The Financial Services Regulatory Authority of Ontario ("FSRA") recently released their Proposed Guidance: Automobile Insurance Rating and Underwriting Supervision Guidance (the "Proposed Guidance"). The Proposed Guidance uses a principles-based, outcomes-focused approach to automobile insurance rate regulation and underwriting rules, and will affect all insurance companies and their intermediaries providing automobile insurance in Ontario, including but not limited to those underwriting private passenger automobile, non-private passenger automobile, and fleet. These changes are intended to uphold principles of consumer protection and fairness, while promoting a competitive environment for insurers.
The Proposed Guidance embeds desired consumer outcomes into rating and underwriting decision-making. To do so, it is split up into four chapters that build on each other:
- Chapter 1 describes FSRA's interpretations of certain sections of the Automobile Insurance Rate Stabilization Act ("AIRSA") and the Insurance Act to guide its decisions on approving or changing automobile insurance rates and rules. FSRA also provides guidance on operationalizing risk classification systems, rates, and underwriting rules to ensure "fair" outcomes for consumers and to avoid unfair or deceptive practices.

### Source data:
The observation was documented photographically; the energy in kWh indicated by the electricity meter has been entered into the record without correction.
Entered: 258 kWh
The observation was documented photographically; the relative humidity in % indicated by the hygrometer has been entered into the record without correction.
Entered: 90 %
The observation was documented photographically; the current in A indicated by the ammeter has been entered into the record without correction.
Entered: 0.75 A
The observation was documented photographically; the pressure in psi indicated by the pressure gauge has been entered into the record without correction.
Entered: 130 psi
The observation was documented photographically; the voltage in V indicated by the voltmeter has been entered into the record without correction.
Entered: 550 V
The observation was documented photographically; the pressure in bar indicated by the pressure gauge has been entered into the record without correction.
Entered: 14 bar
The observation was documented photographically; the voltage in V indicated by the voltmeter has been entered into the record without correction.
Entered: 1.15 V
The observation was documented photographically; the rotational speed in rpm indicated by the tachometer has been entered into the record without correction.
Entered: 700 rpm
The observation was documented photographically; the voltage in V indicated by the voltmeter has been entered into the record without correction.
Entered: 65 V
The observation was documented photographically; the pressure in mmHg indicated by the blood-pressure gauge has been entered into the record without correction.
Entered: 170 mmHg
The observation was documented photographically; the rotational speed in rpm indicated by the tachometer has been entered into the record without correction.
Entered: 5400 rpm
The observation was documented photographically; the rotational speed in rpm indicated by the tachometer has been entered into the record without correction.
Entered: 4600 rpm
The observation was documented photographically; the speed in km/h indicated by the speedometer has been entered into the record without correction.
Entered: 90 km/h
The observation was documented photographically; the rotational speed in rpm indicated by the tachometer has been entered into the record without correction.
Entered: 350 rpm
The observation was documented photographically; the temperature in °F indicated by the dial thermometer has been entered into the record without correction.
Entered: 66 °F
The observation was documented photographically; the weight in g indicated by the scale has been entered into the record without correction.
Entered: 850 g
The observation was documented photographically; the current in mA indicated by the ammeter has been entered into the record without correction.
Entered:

### Instruction A:
In the passage on FSRA's proposed guidance, what approach does the Proposed Guidance use for automobile insurance rate regulation and underwriting rules?
### Instruction B:
Retype the passage on FSRA's proposed guidance from "The Proposed Guidance embeds" up to and including "or deceptive practices.".

### Your solution A:
A principles-based, outcomes-focused approach.

### Your solution B:
The Proposed Guidance embeds desired consumer outcomes into rating and underwriting decision-making. To do so, it is split up into four chapters that build on each other:
- Chapter 1 describes FSRA's interpretations of certain sections of the Automobile Insurance Rate Stabilization Act ("AIRSA") and the Insurance Act to guide its decisions on approving or changing automobile insurance rates and rules. FSRA also provides guidance on operationalizing risk classification systems, rates, and underwriting rules to ensure "fair" outcomes for consumers and to avoid unfair or deceptive practices.